We considered all successful steps to measure walking distance, including the first and last ones. Normalized distance walked was calculated as the quotient of the sum of the distance traveled over the three trials and the maximum possible distance for each condition (i.e., 12 m)6. A normalized distance of 1.0 indicates perfect performance (i.e., no step-offs). Distance indicators were placed at 0.25 m increments along the beams to help ascertain the step-off location to the nearest cm based on views from two video cameras. These same cameras recorded the cognitive performance for posterior analysis.

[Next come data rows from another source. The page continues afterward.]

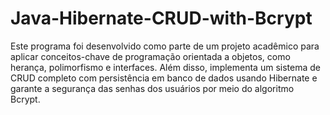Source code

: # Java-Hibernate-CRUD-with-Bcrypt
Este programa foi desenvolvido como parte de um projeto acadêmico para aplicar conceitos-chave de programação orientada a objetos, como herança, polimorfismo e interfaces. Além disso, implementa um sistema de CRUD completo com persistência em banco de dados usando Hibernate e garante a segurança das senhas dos usuários por meio do algoritmo Bcrypt.
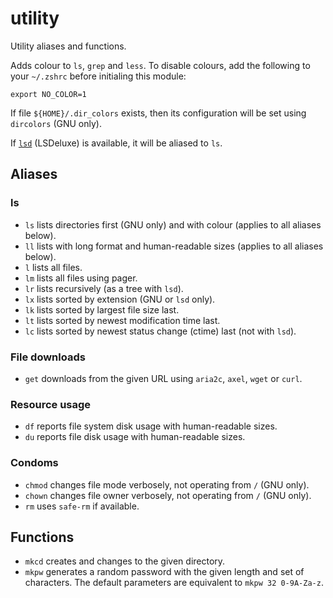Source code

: utility
=======

Utility aliases and functions.

Adds colour to `ls`, `grep` and `less`. To disable colours, add the following to
your `~/.zshrc` before initialing this module:

    export NO_COLOR=1

If file `${HOME}/.dir_colors` exists, then its configuration will be set using
`dircolors` (GNU only).

If [`lsd`] (LSDeluxe) is available, it will be aliased to `ls`.

Aliases
-------

### ls

  * `ls` lists directories first (GNU only) and with colour (applies to all aliases below).
  * `ll` lists with long format and human-readable sizes (applies to all aliases below).
  * `l`  lists all files.
  * `lm` lists all files using pager.
  * `lr` lists recursively (as a tree with `lsd`).
  * `lx` lists sorted by extension (GNU or `lsd` only).
  * `lk` lists sorted by largest file size last.
  * `lt` lists sorted by newest modification time last.
  * `lc` lists sorted by newest status change (ctime) last (not with `lsd`).

### File downloads

  * `get` downloads from the given URL using `aria2c`, `axel`, `wget` or `curl`.

### Resource usage

  * `df` reports file system disk usage with human-readable sizes.
  * `du` reports file disk usage with human-readable sizes.

### Condoms

  * `chmod` changes file mode verbosely, not operating from `/` (GNU only).
  * `chown` changes file owner verbosely, not operating from `/` (GNU only).
  * `rm` uses `safe-rm` if available.

Functions
---------

  * `mkcd` creates and changes to the given directory.
  * `mkpw` generates a random password with the given length and set of characters.
    The default parameters are equivalent to `mkpw 32 0-9A-Za-z`.

[`lsd`]: https://github.com/lsd-rs/lsd
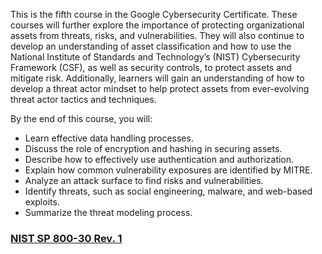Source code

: This is the fifth course in the Google Cybersecurity Certificate. These courses will further explore the importance of protecting organizational assets from threats, risks, and vulnerabilities. They will also continue to develop an understanding of asset classification and how to use the National Institute of Standards and Technology’s (NIST) Cybersecurity Framework (CSF), as well as security controls, to protect assets and mitigate risk. Additionally, learners will gain an understanding of how to develop a threat actor mindset to help protect assets from ever-evolving threat actor tactics and techniques.

By the end of this course, you will: 
- Learn effective data handling processes.
- Discuss the role of encryption and hashing in securing assets.
- Describe how to effectively use authentication and authorization. 
- Explain how common vulnerability exposures are identified by MITRE.
- Analyze an attack surface to find risks and vulnerabilities.
- Identify threats, such as social engineering, malware, and web-based exploits.
- Summarize the threat modeling process.



### [NIST SP 800-30 Rev. 1](gcprojects/module5/module51.pdf)
[]()
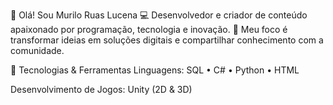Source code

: 👋 Olá! Sou Murilo Ruas Lucena
💻 Desenvolvedor e criador de conteúdo apaixonado por programação, tecnologia e inovação.
🎯 Meu foco é transformar ideias em soluções digitais e compartilhar conhecimento com a comunidade.

🚀 Tecnologias & Ferramentas
Linguagens: SQL • C# • Python • HTML

Desenvolvimento de Jogos: Unity (2D & 3D)

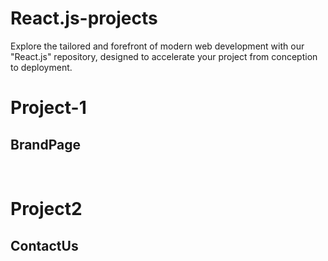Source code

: # React.js-projects
Explore the tailored and forefront of modern web development with our "React.js" repository, designed to accelerate your project from conception to deployment.

<h1>Project-1</h1>
<h2>BrandPage</h2>
<br>
<h1>Project2</h1>
<h2>ContactUs</h2>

For cognitive error, we evaluated the ratio between the number of incorrect subtraction responses and the number of the total responses (i.e., cognitive error), normalized by the walking distance on each trial.

Statistical analyses

We performed 3 beam widths × 3 arm positions × 2 cognitive task conditions 3-way ANOVA with all factors as repeated measures for the normalized distance walked, step speed, RMS of COM displacement, and trunk acceleration RMS. A two-way ANOVA (3 beam widths × 3 arm positions) was run for the cognitive error with repeated measures in all factors. Post-hoc tests with Bonferroni corrections were used for main and interaction effects. Greenhouse–Geisser corrections were used to adjust p-values when the assumption of sphericity was not met, as demonstrated by a significant Mauchly’s Test of Sphericity (p ≤ 0.05). The effect size was estimated using partial eta squared (\({\eta }_{p}^{2}\)) for ANOVA and Cohen’s d for pairwise comparisons (small: 0.2; medium: 0.5; large: 0.8). The level of significance was set at p ≤ 0.05.